When we emerged from the hallway to look upon my lovely, nutritious feast, I immediately noticed one glaring difference from the scene I had left there a few minutes previously. A minor thing, really. Each plate remained innocuously centered atop its place mat. It was just that these plates, upon which I had carefully arranged our dinner, were now EMPTY. This I could see from my vantage point 25 feet away. No evidence of the mass destruction that had recently--and very quietly--taken place remained. Nothing but crumbs.

My heart sank as I loudly groaned, "" Even before I took 3.2 seconds to scan the room, looking for some evidence that maybe I was indeed insane and had not in fact cooked dinner and set this very table, I knew that the dinner I was anxious to devour now sat barely chewed in the pit of Loki's ravenous stomach.

From the other room, my husband grew very concerned and ran out to see why I was so distraught. I showed him the empty plates and effectively pointed at the abominable Siberian Husky licking his guilty chops a few feet from the table. His sister had been lying on the bed with Madelyn and me, so there was NO QUESTION about the culprit's identity.

I had to allow myself a few minutes to just be angry before I could re-make our entire meal. There wasn't enough left to feed us all, but thankfully I had cooked all four burgers (intending to have leftovers). So I sliced more expensive cheese, reheated the patties, prepared take-2 of the buns, and we all shared one and a half bean and grain burgers and the one remaining pear. Actually, my sweetheart allowed me to eat the whole burger and took a few bites of Madelyn's half plus fixed some leftovers from the fridge. How generous!

This morning I only fed Loki half of his usual breakfast. Despite what I might wish, I know he will not make any connection between his paltry serving size and last night's despicable behavior. But I figure that his naughty binge provided plenty of additional calories. And I felt only slightly satisfied with my act of righteous indignation.

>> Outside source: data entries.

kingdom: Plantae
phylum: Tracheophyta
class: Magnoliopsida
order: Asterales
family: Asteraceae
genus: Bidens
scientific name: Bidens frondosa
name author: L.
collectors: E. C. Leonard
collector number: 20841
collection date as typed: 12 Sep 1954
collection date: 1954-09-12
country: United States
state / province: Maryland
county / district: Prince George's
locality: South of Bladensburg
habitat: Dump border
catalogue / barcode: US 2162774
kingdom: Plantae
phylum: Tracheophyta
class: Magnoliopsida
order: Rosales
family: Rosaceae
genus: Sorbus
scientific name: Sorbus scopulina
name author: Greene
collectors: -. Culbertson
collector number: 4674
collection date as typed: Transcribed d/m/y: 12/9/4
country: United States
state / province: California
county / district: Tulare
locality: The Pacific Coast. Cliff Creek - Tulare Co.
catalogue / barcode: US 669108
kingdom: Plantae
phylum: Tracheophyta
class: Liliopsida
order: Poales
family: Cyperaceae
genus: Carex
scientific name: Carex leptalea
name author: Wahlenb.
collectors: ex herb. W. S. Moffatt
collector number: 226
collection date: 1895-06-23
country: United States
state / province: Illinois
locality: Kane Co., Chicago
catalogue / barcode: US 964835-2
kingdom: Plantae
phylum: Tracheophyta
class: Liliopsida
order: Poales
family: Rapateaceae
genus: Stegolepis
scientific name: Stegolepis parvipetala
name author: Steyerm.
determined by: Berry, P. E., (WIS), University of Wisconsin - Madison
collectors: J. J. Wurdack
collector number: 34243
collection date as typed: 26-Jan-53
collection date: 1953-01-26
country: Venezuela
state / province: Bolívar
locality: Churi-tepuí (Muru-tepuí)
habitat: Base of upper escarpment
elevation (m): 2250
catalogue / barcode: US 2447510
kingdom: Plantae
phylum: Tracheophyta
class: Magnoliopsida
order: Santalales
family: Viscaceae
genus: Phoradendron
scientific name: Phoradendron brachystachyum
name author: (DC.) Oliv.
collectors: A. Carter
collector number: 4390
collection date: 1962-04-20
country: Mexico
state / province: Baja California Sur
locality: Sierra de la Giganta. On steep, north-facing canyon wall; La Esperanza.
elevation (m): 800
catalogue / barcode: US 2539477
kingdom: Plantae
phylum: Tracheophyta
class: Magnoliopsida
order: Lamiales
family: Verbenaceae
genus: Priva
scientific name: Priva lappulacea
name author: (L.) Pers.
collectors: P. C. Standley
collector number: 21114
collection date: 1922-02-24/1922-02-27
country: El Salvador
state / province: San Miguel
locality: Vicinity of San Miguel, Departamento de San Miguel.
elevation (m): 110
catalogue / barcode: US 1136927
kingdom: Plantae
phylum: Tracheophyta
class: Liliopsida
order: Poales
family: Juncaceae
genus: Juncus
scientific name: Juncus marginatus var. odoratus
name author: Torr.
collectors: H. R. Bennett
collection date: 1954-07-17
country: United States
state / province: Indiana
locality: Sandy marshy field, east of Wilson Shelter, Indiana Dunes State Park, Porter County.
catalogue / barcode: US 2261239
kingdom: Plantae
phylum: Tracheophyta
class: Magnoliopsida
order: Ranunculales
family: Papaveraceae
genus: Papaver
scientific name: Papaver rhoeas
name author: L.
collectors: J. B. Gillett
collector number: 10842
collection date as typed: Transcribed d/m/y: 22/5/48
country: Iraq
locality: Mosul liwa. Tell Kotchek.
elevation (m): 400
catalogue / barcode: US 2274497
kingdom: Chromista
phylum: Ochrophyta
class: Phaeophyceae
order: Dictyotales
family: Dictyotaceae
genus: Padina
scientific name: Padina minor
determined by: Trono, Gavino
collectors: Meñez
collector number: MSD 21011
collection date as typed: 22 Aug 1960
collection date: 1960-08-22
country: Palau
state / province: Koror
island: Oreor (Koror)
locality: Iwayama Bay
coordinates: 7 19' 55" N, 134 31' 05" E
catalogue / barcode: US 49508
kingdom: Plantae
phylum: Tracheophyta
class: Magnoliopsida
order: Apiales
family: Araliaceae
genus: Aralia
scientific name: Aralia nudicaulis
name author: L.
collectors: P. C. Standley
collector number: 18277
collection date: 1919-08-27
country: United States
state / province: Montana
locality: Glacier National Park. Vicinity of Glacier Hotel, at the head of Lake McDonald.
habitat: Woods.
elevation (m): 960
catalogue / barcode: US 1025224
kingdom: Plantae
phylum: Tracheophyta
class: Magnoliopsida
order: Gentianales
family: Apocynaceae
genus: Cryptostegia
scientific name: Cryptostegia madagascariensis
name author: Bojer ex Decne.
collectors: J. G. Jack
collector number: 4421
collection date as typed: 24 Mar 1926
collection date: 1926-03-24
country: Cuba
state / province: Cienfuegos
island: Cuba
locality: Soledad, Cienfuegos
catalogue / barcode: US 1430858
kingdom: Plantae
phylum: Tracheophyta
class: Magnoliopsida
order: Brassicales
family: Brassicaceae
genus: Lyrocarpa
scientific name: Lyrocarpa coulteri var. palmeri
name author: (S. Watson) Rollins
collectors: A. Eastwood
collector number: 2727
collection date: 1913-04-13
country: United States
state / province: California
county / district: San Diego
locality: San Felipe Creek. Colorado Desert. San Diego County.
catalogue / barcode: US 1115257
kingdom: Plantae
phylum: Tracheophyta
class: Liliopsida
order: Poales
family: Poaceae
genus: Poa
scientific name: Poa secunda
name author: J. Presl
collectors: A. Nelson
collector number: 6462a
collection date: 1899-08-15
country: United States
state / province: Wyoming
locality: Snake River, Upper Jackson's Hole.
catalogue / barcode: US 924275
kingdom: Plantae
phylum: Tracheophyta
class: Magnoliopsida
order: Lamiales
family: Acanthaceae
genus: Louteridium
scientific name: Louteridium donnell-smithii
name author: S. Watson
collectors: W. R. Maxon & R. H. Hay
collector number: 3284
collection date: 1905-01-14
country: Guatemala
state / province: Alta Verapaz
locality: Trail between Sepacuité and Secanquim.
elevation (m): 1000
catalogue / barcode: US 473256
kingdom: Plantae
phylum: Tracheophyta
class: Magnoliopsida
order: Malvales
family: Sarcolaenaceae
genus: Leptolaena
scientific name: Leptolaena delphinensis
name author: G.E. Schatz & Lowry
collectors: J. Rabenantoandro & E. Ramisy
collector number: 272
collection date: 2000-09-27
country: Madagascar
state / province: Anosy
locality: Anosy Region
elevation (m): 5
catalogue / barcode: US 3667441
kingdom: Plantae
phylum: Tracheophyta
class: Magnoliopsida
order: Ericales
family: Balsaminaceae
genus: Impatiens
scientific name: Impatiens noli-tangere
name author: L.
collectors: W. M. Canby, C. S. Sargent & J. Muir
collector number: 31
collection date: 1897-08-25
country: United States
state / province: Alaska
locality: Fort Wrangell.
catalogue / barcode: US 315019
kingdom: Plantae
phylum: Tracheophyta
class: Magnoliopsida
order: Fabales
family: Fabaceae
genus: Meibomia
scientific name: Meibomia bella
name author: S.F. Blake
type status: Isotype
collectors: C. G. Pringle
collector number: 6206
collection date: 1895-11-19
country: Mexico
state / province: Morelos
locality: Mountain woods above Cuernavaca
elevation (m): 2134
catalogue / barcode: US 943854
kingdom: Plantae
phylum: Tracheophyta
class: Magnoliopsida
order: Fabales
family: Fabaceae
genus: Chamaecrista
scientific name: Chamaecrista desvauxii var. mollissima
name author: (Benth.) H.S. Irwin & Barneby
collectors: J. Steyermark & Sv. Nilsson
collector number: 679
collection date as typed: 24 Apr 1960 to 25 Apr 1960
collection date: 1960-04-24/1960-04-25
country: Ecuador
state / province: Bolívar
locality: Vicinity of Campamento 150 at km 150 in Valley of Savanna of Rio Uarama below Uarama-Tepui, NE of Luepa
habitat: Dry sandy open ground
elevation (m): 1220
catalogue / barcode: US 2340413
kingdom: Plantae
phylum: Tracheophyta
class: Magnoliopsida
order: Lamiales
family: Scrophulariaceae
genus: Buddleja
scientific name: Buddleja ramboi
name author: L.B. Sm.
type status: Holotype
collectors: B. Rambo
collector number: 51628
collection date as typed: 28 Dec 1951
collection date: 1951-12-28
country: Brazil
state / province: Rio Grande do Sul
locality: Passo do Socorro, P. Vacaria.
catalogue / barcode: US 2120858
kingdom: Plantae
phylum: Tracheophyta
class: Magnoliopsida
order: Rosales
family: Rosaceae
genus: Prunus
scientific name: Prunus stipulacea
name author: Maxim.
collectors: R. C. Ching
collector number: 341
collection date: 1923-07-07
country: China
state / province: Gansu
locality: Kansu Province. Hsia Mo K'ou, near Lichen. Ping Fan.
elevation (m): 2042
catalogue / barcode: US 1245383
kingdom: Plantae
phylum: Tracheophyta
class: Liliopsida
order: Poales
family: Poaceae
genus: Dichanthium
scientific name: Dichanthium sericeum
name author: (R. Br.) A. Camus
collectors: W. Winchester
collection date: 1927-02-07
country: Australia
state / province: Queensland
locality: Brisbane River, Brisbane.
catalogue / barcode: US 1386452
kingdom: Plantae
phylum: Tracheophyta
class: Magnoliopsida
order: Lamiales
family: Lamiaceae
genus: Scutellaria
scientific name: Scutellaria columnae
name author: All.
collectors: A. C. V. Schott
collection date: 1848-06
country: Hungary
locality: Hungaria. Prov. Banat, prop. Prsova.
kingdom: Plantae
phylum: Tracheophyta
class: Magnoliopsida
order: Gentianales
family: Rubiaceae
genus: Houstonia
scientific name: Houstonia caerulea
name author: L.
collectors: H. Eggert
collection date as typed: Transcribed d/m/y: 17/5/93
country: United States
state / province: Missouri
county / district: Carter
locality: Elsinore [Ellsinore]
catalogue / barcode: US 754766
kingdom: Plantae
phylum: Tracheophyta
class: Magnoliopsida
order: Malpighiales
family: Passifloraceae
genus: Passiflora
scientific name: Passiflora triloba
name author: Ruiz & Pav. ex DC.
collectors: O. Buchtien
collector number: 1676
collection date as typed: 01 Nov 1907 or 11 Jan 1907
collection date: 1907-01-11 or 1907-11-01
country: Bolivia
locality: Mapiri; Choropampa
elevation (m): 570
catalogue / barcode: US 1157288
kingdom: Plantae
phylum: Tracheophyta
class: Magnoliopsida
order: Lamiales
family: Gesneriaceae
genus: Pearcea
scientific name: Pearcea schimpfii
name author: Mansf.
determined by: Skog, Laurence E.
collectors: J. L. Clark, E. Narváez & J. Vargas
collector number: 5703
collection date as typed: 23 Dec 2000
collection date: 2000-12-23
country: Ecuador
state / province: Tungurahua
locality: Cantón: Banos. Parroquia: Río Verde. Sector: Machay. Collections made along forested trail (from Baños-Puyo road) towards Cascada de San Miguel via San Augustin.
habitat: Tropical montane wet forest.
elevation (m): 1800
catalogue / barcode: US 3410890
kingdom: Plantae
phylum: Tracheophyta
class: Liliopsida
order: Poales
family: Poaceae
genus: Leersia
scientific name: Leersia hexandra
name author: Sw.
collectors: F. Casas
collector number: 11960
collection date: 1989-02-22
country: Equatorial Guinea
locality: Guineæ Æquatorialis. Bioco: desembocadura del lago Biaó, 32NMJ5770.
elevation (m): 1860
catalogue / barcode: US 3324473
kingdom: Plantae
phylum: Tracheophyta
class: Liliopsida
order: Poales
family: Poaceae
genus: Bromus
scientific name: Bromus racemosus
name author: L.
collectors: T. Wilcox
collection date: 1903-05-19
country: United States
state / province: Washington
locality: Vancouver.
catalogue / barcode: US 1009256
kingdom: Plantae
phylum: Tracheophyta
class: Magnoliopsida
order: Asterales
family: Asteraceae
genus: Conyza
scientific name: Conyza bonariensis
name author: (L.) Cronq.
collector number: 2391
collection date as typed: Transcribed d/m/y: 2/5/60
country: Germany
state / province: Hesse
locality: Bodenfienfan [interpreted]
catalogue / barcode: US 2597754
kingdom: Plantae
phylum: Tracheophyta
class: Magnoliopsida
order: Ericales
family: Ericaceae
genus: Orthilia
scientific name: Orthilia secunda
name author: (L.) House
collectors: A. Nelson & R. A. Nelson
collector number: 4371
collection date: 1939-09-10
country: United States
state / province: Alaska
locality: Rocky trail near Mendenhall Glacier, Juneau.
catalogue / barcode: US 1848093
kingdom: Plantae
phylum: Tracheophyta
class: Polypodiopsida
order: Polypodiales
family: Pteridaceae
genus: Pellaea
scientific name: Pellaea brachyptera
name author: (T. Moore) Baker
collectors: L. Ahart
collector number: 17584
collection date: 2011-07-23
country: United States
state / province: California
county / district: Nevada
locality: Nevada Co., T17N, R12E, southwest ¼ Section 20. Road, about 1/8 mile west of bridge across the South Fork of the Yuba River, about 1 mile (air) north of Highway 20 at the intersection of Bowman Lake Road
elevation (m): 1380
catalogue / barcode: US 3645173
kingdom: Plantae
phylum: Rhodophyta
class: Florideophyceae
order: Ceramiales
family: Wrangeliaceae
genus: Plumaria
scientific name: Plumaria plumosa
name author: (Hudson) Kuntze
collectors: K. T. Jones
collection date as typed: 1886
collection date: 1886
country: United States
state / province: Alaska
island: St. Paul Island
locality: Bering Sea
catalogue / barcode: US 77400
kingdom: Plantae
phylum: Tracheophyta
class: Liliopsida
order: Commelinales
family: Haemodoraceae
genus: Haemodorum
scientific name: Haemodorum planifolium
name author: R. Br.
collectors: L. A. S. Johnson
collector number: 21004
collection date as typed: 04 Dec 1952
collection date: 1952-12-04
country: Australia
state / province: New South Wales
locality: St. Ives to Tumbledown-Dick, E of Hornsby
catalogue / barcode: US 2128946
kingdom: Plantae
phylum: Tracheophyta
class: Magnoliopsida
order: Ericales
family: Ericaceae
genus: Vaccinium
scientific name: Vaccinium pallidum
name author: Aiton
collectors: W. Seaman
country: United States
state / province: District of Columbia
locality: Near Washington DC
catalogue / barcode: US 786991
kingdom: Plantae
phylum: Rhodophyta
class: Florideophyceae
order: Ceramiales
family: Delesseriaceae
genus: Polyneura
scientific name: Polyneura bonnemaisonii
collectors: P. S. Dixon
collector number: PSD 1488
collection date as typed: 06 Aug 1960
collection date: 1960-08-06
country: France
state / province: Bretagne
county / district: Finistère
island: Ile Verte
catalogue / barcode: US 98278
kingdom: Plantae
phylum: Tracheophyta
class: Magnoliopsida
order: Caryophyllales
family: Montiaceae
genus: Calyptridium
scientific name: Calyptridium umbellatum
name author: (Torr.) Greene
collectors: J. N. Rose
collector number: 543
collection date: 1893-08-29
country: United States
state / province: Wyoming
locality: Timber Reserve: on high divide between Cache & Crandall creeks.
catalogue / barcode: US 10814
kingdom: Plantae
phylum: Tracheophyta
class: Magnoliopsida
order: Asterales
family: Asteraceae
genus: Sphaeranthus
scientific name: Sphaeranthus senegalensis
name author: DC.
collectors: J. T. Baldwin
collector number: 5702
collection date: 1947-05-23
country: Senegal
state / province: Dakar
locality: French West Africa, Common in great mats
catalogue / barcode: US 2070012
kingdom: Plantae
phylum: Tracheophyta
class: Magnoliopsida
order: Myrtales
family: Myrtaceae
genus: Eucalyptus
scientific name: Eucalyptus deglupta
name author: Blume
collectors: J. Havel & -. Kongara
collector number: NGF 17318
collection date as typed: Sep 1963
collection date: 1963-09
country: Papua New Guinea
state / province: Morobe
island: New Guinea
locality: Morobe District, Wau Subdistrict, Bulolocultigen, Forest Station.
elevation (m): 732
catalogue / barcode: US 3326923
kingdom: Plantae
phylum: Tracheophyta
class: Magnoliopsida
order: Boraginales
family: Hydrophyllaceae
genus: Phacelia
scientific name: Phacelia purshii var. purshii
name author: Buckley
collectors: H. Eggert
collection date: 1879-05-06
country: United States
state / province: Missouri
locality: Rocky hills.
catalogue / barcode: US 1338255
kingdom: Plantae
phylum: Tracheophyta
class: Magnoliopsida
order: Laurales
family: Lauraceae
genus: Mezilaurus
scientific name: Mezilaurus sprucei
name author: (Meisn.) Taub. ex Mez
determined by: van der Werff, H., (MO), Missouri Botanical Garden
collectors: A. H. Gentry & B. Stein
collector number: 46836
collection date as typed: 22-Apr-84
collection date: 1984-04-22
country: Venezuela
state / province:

Alas, I still love the damn dog.

Zeroing in on a half-eaten PB&J at Donner Memorial
June 30, 2009

Monday, July 13, 2009

Aw, crap

I'm wondering if that is what some residents of Battle Mountain, Nevada said to themselves after their town's pride was honored by emblazoning its initials onto the side of a big, brown hill. This tradition is common among small towns, especially in the Rocky Mountain area, it seems. But for some towns, maybe some additional consideration to the big picture should have been given.
That's a BM to be proud of.
Isn't it great that I can't find time to write any intelligent posts for over a month, and then I return to you with a poo joke?